GERS : La noisette française : une filière à accompagner et à développer


17 septembre 2026 - 86 vues

La noisette française : une filière à accompagner et à développer

Vendredi 11 septembre, David TAUPIAC, Député du Gers, s’est rendu à Castet-Arrouy, à l’invitation de l’Association Nationale des Producteurs de Noisettes (ANPN), pour une rencontre organisée sur l’exploitation de Thomas CARAYON, en présence d’Yves THOMAS, représentant de l’association.

Cette visite a permis au député de découvrir concrètement le travail réalisé sur cette exploitation familiale, en pleine période de récolte, et d’échanger directement avec les producteurs sur les réalités de leur métier, les difficultés auxquelles ils sont confrontés et les perspectives de développement de la filière française.

Une campagne 2026 particulièrement marquée par les aléas climatiques

La campagne actuelle rappelle une nouvelle fois la forte exposition des producteurs aux conséquences du changement climatique.

Les épisodes de canicule et de sécheresse qui ont marqué l’été 2026 ont fortement pénalisé certains vergers et entraînent des baisses importantes de récolte dans plusieurs exploitations. D’après les premières estimations évoquées par la filière, les pertes atteindraient environ 40 % en volume et 40 % en qualité. Une situation qui fragilise directement les producteurs et leurs exploitations.

À l’inverse, les dégâts liés aux ravageurs semblent cette année moins importants que lors des précédentes campagnes, même si la pression sanitaire demeure un enjeu majeur pour les producteurs.

Pour David TAUPIAC, ces difficultés ne doivent pas remettre en cause la dynamique de développement d’une filière qui constitue un véritable atout pour l’agriculture française et pour notre souveraineté alimentaire.

Accompagner une filière qui dispose d’un réel potentiel

La noisette française bénéficie de nombreux atouts : des producteurs engagés, un savoir-faire reconnu et un potentiel de développement important.

Mais pour permettre à la filière de se structurer durablement, plusieurs leviers doivent être mobilisés : sécuriser la production, accompagner l’installation et la transmission des

exploitations, soutenir la recherche et l’innovation, renforcer la valorisation et la transformation françaises et développer des signes officiels de qualité.

La question des alternatives à l’acétamipride constitue également un enjeu majeur.
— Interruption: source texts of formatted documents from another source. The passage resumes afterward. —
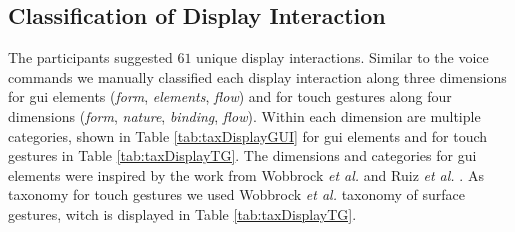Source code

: \documentclass[sigchi]{acmart}
\begin{document}
	\subsection{Classification of Display Interaction}
	The participants suggested $61$ unique display interactions. Similar to the voice commands we manually classified each display interaction along three dimensions for \ac{gui} elements (\textit{form}, \textit{elements}, \textit{flow}) and for touch gestures along four dimensions (\textit{form}, \textit{nature}, \textit{binding}, \textit{flow}). Within each dimension are multiple categories, shown in Table \ref{tab:taxDisplayGUI} for \ac{gui} elements and for touch gestures in Table \ref{tab:taxDisplayTG}. The dimensions and categories for \ac{gui} elements were inspired by the work from Wobbrock \textit{et al.} \citep{Wobbrock.2009} and Ruiz \textit{et al.} \citep{Ruiz.2011}. As taxonomy for touch gestures we used Wobbrock \textit{et al.} \citep{Wobbrock.2009} taxonomy of surface gestures, witch is displayed in Table \ref{tab:taxDisplayTG}.
\end{document}
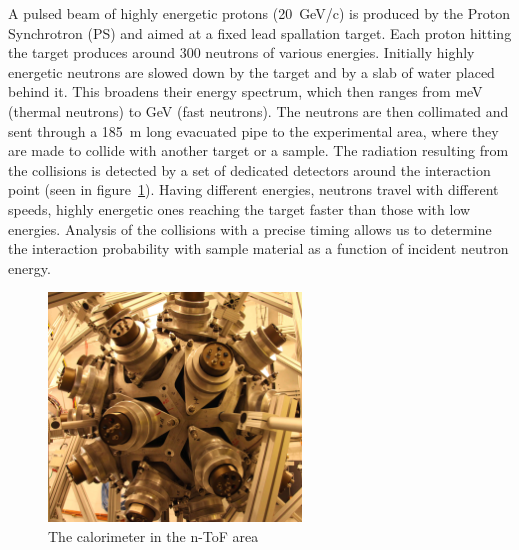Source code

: \documentclass[twoside,12pt]{packages/mytustyle}  %
\begin{document}
A pulsed beam of highly energetic protons (20~GeV/c) is produced by the Proton Synchrotron (PS) and aimed at a fixed lead spallation target. Each proton hitting the target produces around 300 neutrons of various energies. Initially highly energetic neutrons are slowed down by the target and by a slab of water placed behind it. This broadens their energy spectrum, which then ranges from meV (thermal neutrons) to GeV (fast neutrons). The neutrons are then collimated and sent through a 185~m long evacuated pipe to the experimental area, where they are made to collide with another target or a sample. The radiation resulting from the collisions is detected by a set of dedicated detectors around the interaction point (seen in figure~\ref{fig:ntof}). Having different energies, neutrons travel with different speeds, highly energetic ones reaching the target faster than those with low energies. Analysis of the collisions with a precise timing allows us to determine the interaction probability with sample material as a function of incident neutron energy.
\begin{figure}[!t]
\centering
\includegraphics[width=0.6\textwidth]{pics/ntof}
\caption{The calorimeter in the n-ToF area \cite{Maximilien:1304589}}
\label{fig:ntof}
\end{figure}


\end{document}
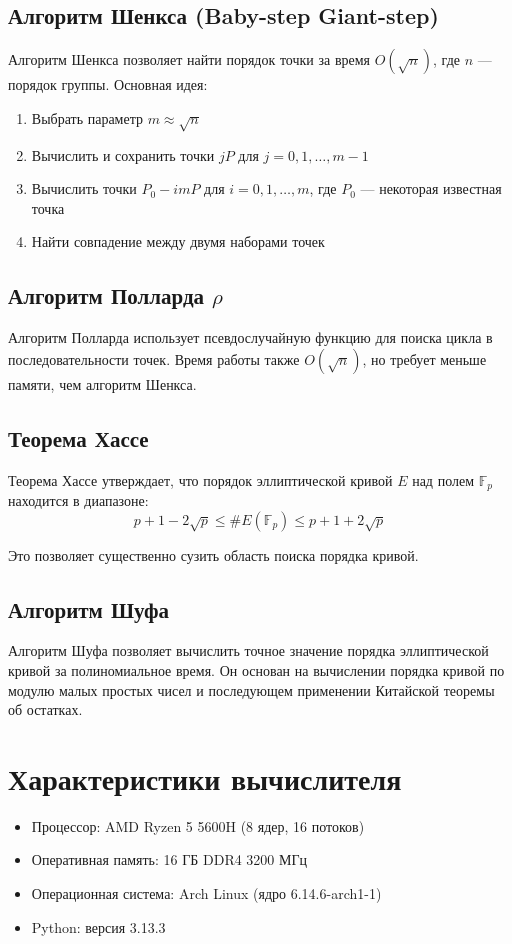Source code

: \documentclass[a4paper,12pt]{article}
\begin{document}
\subsection{Алгоритм Шенкса (Baby-step Giant-step)}
Алгоритм Шенкса позволяет найти порядок точки за время $O(\sqrt{n})$, где $n$ — порядок группы. Основная идея:
\begin{enumerate}
    \item Выбрать параметр $m \approx \sqrt{n}$
    \item Вычислить и сохранить точки $jP$ для $j = 0, 1, \ldots, m-1$
    \item Вычислить точки $P_0 - imP$ для $i = 0, 1, \ldots, m$, где $P_0$ — некоторая известная точка
    \item Найти совпадение между двумя наборами точек
\end{enumerate}

\subsection{Алгоритм Полларда $\rho$}
Алгоритм Полларда использует псевдослучайную функцию для поиска цикла в последовательности точек. Время работы также $O(\sqrt{n})$, но требует меньше памяти, чем алгоритм Шенкса.

\subsection{Теорема Хассе}
Теорема Хассе утверждает, что порядок эллиптической кривой $E$ над полем $\mathbb{F}_p$ находится в диапазоне:
\begin{equation}
p + 1 - 2\sqrt{p} \leq \#E(\mathbb{F}_p) \leq p + 1 + 2\sqrt{p}
\end{equation}

Это позволяет существенно сузить область поиска порядка кривой.

\subsection{Алгоритм Шуфа}
Алгоритм Шуфа позволяет вычислить точное значение порядка эллиптической кривой за полиномиальное время. Он основан на вычислении порядка кривой по модулю малых простых чисел и последующем применении Китайской теоремы об остатках.

\section{Характеристики вычислителя}
\begin{itemize}
    \item Процессор:  AMD Ryzen 5 5600H (8 ядер, 16 потоков)
    \item Оперативная память: 16 ГБ DDR4 3200 МГц
    \item Операционная система: Arch Linux (ядро 6.14.6-arch1-1)
    \item Python: версия 3.13.3
\end{itemize}
\end{document}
Les producteurs doivent pouvoir disposer de solutions efficaces et durables pour protéger leurs cultures, tout en accompagnant la transition engagée par la filière.

Un engagement parlementaire pour les producteurs de noisettes

David TAUPIAC rappelle avoir défendu dès 2025 la mise en place d’une dérogation de trois ans, exclusivement pour la noisette et après avis de l’ANSES et de l’INRAE, afin de donner à la filière le temps nécessaire pour expérimenter et mettre en œuvre un véritable plan de sortie de l’acétamipride.

Il avait également demandé la création d’un fonds d’urgence de 10 millions d’euros destiné à accompagner les producteurs de noisettes confrontés aux difficultés rencontrées ces dernières années et à leur permettre de poursuivre leurs investissements.

Face aux conséquences de la sécheresse qui touche aujourd’hui les exploitations, le député entend également porter les attentes de la filière dans le cadre du plan CASI et des discussions relatives au projet de loi de finances pour 2027, afin qu’un dispositif d’accompagnement puisse être étudié pour les producteurs les plus durement touchés.

« La noisette française est une filière d’avenir, mais elle ne pourra poursuivre son développement que si nous donnons aux producteurs les moyens de faire face aux aléas climatiques, aux enjeux sanitaires et aux contraintes économiques. Notre responsabilité est de les accompagner dans cette transition, sans fragiliser leur capacité à produire. »

« Le travail parlementaire doit partir du terrain »

David TAUPIAC remercie Thomas CARAYON pour son accueil, ainsi qu’Yves THOMAS et l’Association Nationale des Producteurs de Noisettes pour cette invitation et la qualité des échanges.

« Le travail parlementaire doit partir du terrain, de l’écoute de nos agriculteurs et de la connaissance concrète de leurs réalités. C’est en partant de cette réalité que nous pouvons construire des réponses adaptées à nos territoires et à chacune de nos filières. »

Le député du Gers poursuivra son travail auprès des producteurs afin que la noisette française puisse continuer à se développer, créer de la valeur dans nos territoires et contribuer pleinement à notre souveraineté alimentaire.